Man, I wanna go back to Somerville, or Ardmore. Those are like my two personal feel-good heavens. “Feel-good heavens” is probably a redundancy, but I more so wanna emphasis that being in those two places really does make me feel at home, and that home invokes utter bliss in me. I don’t think a Somerville trip is in order until after busy season (I spend lots of money when I go there, so I really don’t wanna make it a habit to go often), but I’m definitely due for a Maido trip. I wonder if the social distancing and mask guidance are still being enforced there. I’d prefer if it could be just like old times, where I could sit at the counter, watch TV shows that I don’t understand, drink barley tea, and spend my entire evening just casually hanging out. I think this coming weekend I will go to the mountains with my family, and then the weekend after I will be celebrating my grandmother’s (stepmother’s mother’s) birthday with the other side of my family. So the weekend after that might have to be a Maido trip. I’m gonna be pretty busy in these next two months. I have the breast cancer walk and The Friends Club meetup in Atlanta both in October. All the while, I’ll be juggling peak overtime (which, by the way, is being raised to 7 hours next week – still manageable, but that’s like my absolute limit before having to make serious adjustments to my daily life). Ah well, this is life, and I want to still savor those days however busy they may be.
I just finished the Kisaki route in Maitetsu this evening. I thought there might be more than three chapters in it, but there weren’t. Felt way too short. While the Makura route felt oddly fine at three chapters, I could have definitely done with more on the Kisaki one. She’s way too interesting of a character to not have her own long route. But alas, there was already so much work put into this game… I can’t really complain. And yeah, Paulette is still number one.

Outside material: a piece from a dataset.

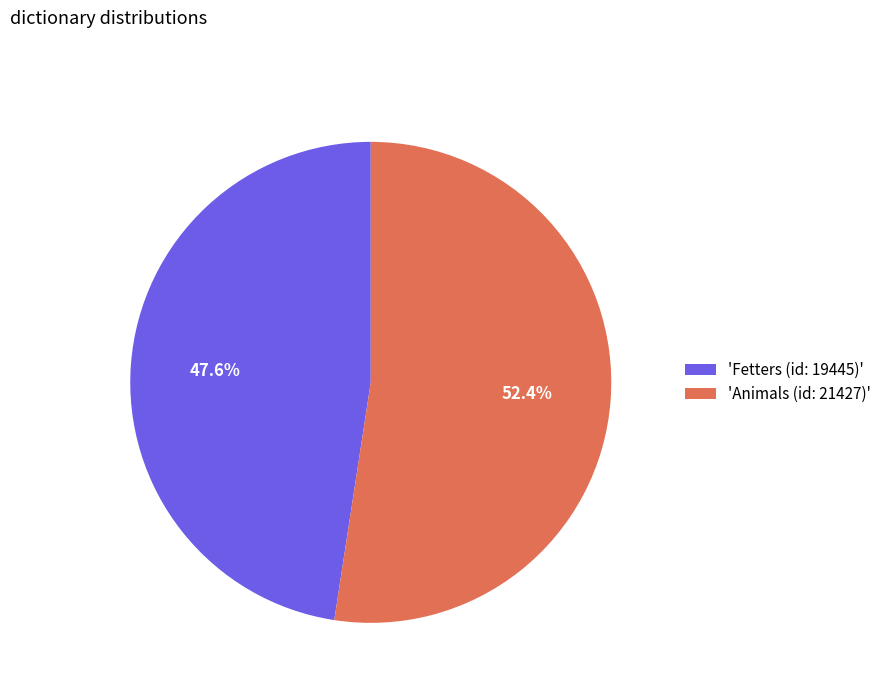

Do 'Fetters (id: 19445)' and 'Animals (id: 21427)' together represent more than half of the pie?

Yes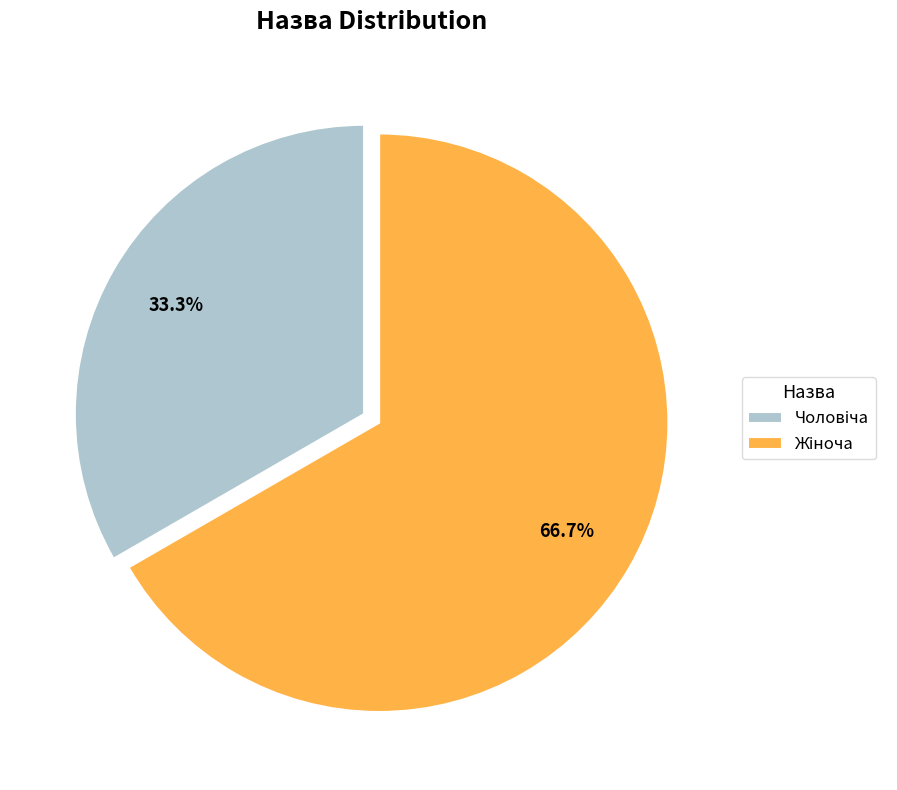

Is there any slice that represents more than half of the pie?

Yes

She’s not gonna get topped – my apologies to the rest. Hmm, so there are three more routes left now. One is the grand route, which opens after completing the other ones… but those other ones are the Reina and Fukami/Nagi routes. I’m a bit skeptical of these ones because they are the, uh, younger characters. Not really sure what to expect. But whatever, I’ll roll with it. Can’t believe Maitetsu’s coming to a close in a few weeks… what the heck am I gonna play after it?! The post-VN depression is gonna slay me. But I’ll get over it with the help of another VN, I’m sure. All right, I don’t really have anything else clever or funny to say. This felt like a boring entry, but that’s not always a bad thing.